Jeffrey B. Fager is an American television producer who is the former chairman of CBS News and former executive producer of 60 Minutes.

Biography

Fager was born in Wellesley, Massachusetts, to an Episcopalian family, the son of Margaret and Charles Anthony Fager. He graduated from Colgate University in 1977. He began his career in broadcast news in Boston and joined CBS News in 1982 from San Francisco, California, station KPIX-TV, where he was a broadcast producer.
Fager was Executive Producer of the CBS Evening News from 1996 to 1998 and held senior and field producer positions for that and other CBS News programs, including 60 Minutes.
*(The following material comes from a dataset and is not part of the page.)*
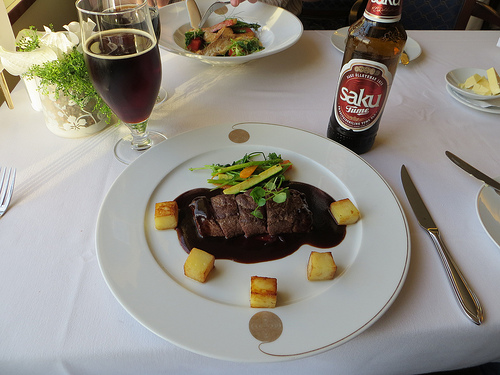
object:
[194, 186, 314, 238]
steak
He left the Evening News in 1998 to become the first executive producer of 60 Minutes II. In June 2004, he assumed the position of Executive Producer of 60 Minutes.
In February 2011, it was announced that Fager would lead the news division of CBS as Chairman of CBS News, a newly created position. In tandem with the newly appointed president, David Rhodes, Fager would head CBS News while continuing to executive produce 60 Minutes.
After stepping in as Chairman of CBS News, Fager said he would "restore CBS News to where it should be, where it needs to be", using the original reporting and storytelling of 60 Minutes as a benchmark for its other news programs.
On January 1, 2015, Fager stepped down as chairman but continued in his executive producer role of 60 Minutes until his 2018 departure from CBS News. David Rhodes continued to serve as President of the CBS News Division.

Personal life

Fager is married to Melinda Wooster; they live in New Canaan, Connecticut, with their three children.

Controversy

In 2018, nineteen current and former CBS employees told The New Yorker that Fager allowed harassment in the news division. Six former employees also told the magazine that while inebriated at company parties, he touched employees in ways that made them uncomfortable.
Fager left CBS News on September 12, 2018. CBS News reported that Fager had sent a threatening text message to Jericka Duncan, one of the network's correspondents, when she sought his response to the report in The New Yorker.